India will, however, miss the services of pace bowler Shardul Thakur who was the standout bowler in Wednesday’s ODI, picking three wickets including that of Steve Smith, to help his side win by 13 runs.
The Indian team management has made it clear that players from only the T20I squad, originally selected, will be picked for the three-match series which means that apart from Thakur and Kuldeep Yadav — who contained the Aussies with one for 57 and Shubman Gill, who impressed with a 39-ball 33 as opener, both performances coming on Wednesday — cannot feature in the T20 team unless there is injury concern to one of the main players.
The three – Thakur, Kuldeep and Shubman — were part of only the ODI squad and featured only in the last ODI.
India’s record in T20Is in Australia is superior to the hosts in their duels.Till date they have played nine matches against each other with India coming out winners on five occasions.
The Australians have won thrice with one game ending as no result.
Importantly, India have never lost a T20I series in Australia — they lost a one-off game in 2008.
Skipper Virat Kohli had lamented Indian players’ inability to switch to ODI mode from T20 mode soon enough after the loss in the first ODI.Thakur also said on Wednesday that the two formats are quite different.
The challenge for India as well as Australia will be to switch to the T20 format less than 48 hours of completing their ODI series.Though they played the long Indian Premier League season less than a month ago, the three-match ODI series forced them to switch their game to the 50-over format.

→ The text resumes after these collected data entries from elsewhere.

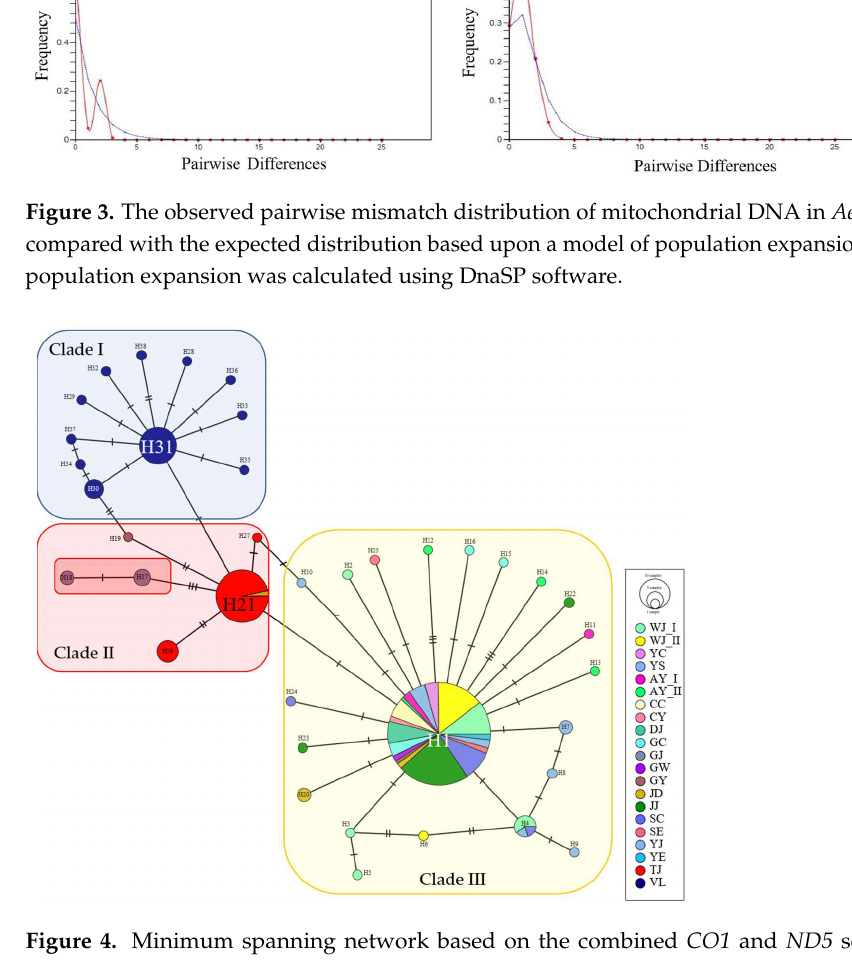
Figure 4. Minimum spanning network based on the combined CO1 and ND5 sequences of Ae. al- bopictus. The minimum spanning network algorithm as implemented in Population Analysis with Reticulate Trees, PopART, a web-based software package. The red-boxed Korean haplotypes (H17 and H18) were well connected to the Japanese clade (H21). Most of the Korean haplotypes are grouped, including H1 (yellow-boxed), Japan haplotypes are grouped, including H21 (red-boxed), and all Laos haplotypes are grouped, including H31 (blue-boxed). A detailed description is pro- vided in supplementary Figures S2 and S3. in supplementary Figures S2 and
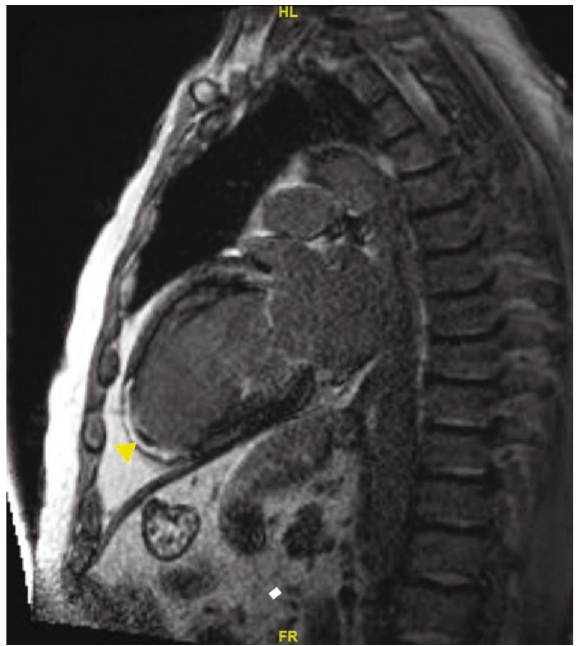
Figure 1: Delayed enhanced cardiac magnetic resonance image. Delayed enhanced cardiac MR (CMR) demonstrating an apical laminar thrombus (blocked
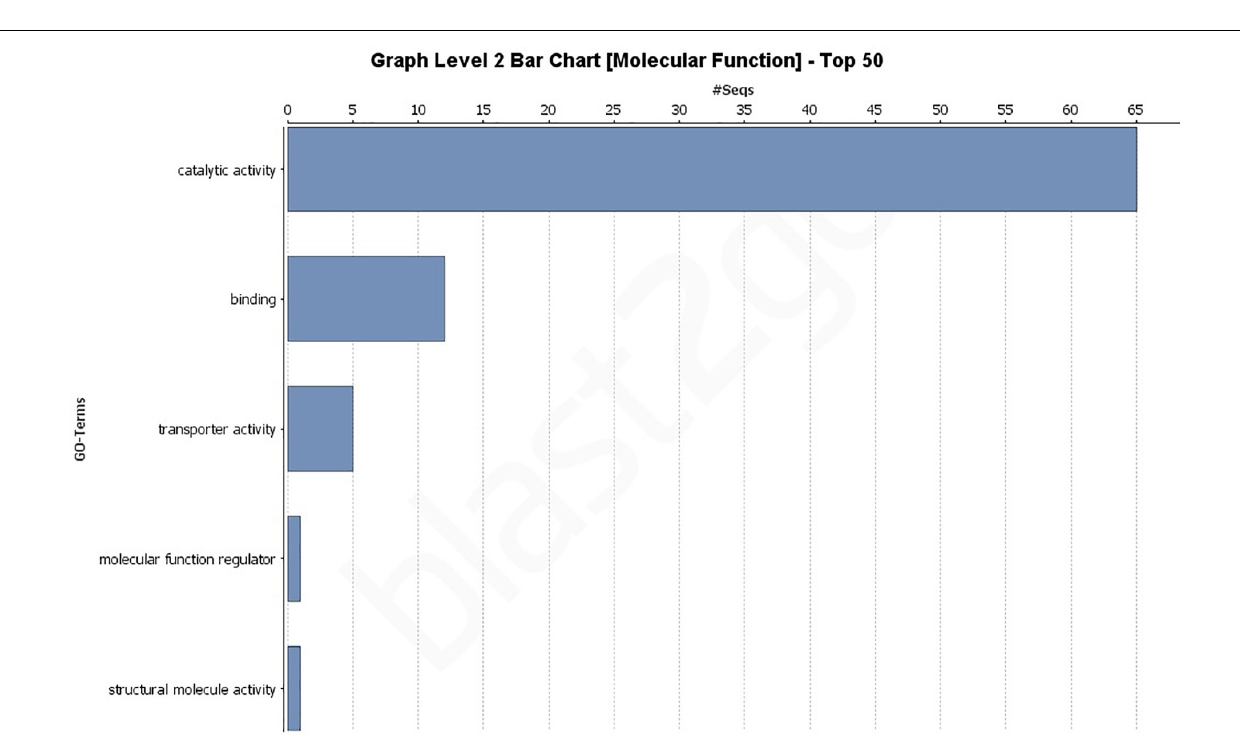
Frontiers in Microbiology |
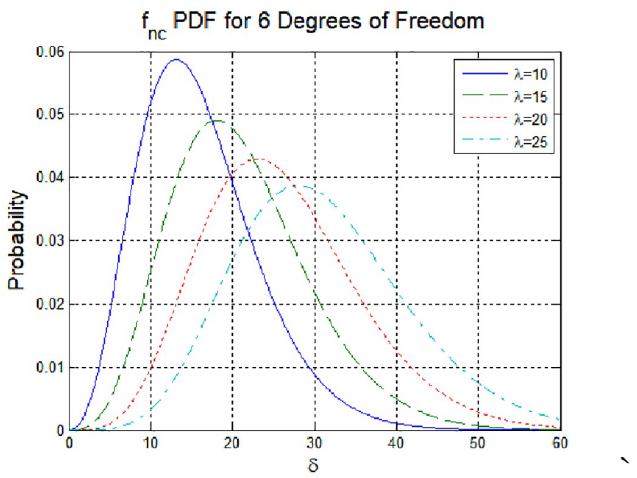
Fig 4. Non-central probability density function (degrees of freedom:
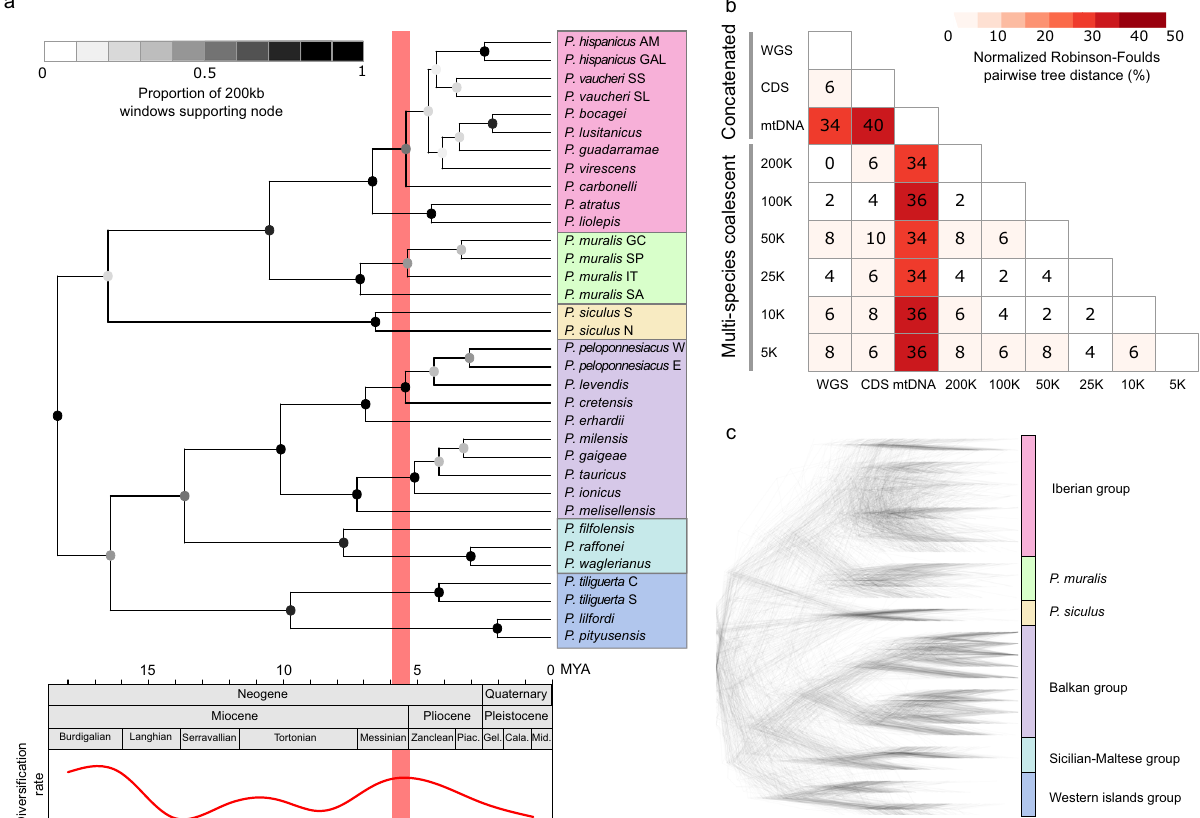
Fig. 2 Phylogeny of Podarcis wall lizards. a The time-calibrated ML phylogenetic tree of the 34 major lineages of wall lizards based on whole-genome sequences (outgroup not shown). All nodes were 100% supported with 1000 bootstrap replicates, but not across all local trees (grey-scale of nodes signi fi es proportion of local trees derived from 200 kb windows in support of a given node). The lower panel shows the geological time scale of the evolutionary history of Podarcis and the estimated diversi fi cation rate. The thick red line indicates the Messinian Salinity Crisis (~6.0 – 5.3 MYA). The coloured rectangles on the tips of the tree denote geographically coherent groups of wall lizards. b A summary of the similarities, given as normalized Robinson – Foulds distances, between all phylogenies reported in this study (phylogenies are shown in Supplementary Fig. 5 and Supplementary Figs. 8 – 10). See Supplementary Table 2 for a summary of approaches and datasets. c A ‘ DensiTree ’ illustration of the prevalent discordances among 500 randomly selected local trees derived from 200 kb windows (with branch length proportional to genetic change). Abbreviations: Cala. Calabrian, Gel. Gelasian, Mid. Middle, Piac.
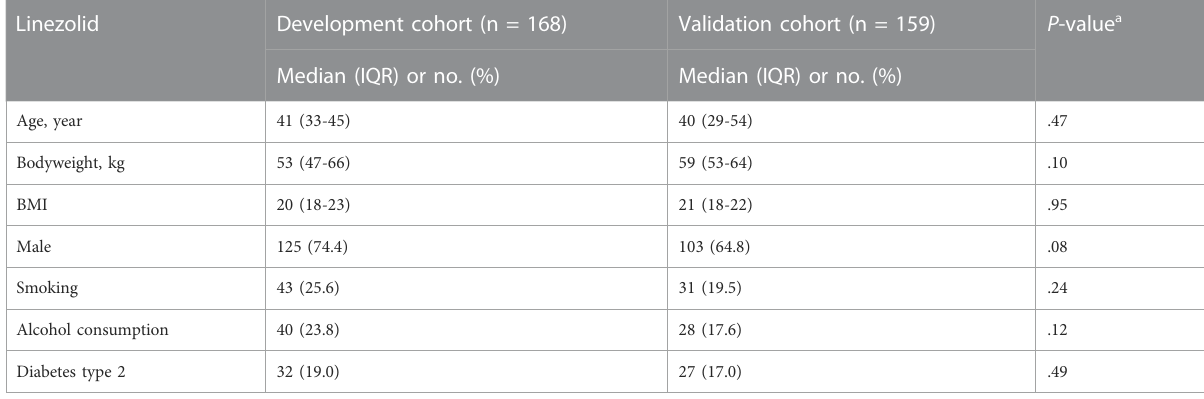
TABLE 1 Baseline demographic and clinical characteristics of participants in two studied cohorts. Linezolid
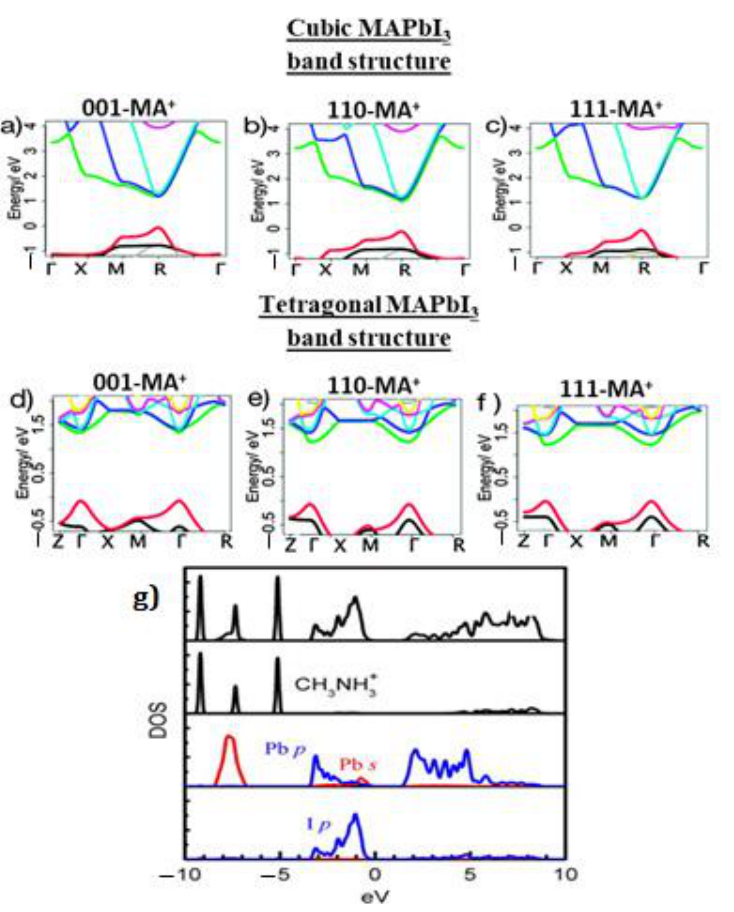
Figure 3. Band–gap structure of a cubic ( a – c ) and tetragonal ( d – f ) MAPbI 3 crystal structure. Total Figure 3. Band – gap structure of a cubic ( a – c ) and tetragonal ( d – f ) MAPbI3 crystal structure. Total and partial density of states of MAPbI3 and ions ( g ) [35,36]. and partial density of states of MAPbI 3 and ions ( g )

Thakur pointed out to the difficulty in adjusting to different formats quickly i.e.from IPL’s T20 to ODI cricket which India failed to do in the first couple of games.
“Definitely (it is difficult to adjust).It is a different format and different sort of cricket is being played in 50 overs.The game starts very fast you know, 10 overs of power-play.
Then it slows down in the middle and then again if you see batsmen try to attack in 35-40 overs.After 40 overs the field restrictions open up and you get one extra fielder outside the ring.
So the game goes up and down,” Thakur said after the end of the third ODI.
Though India have a separate squad for T20Is, 14 of the 16 members were part of the ODIs with only Deepak Chahar and Washington Sundar not there in the 50-over format.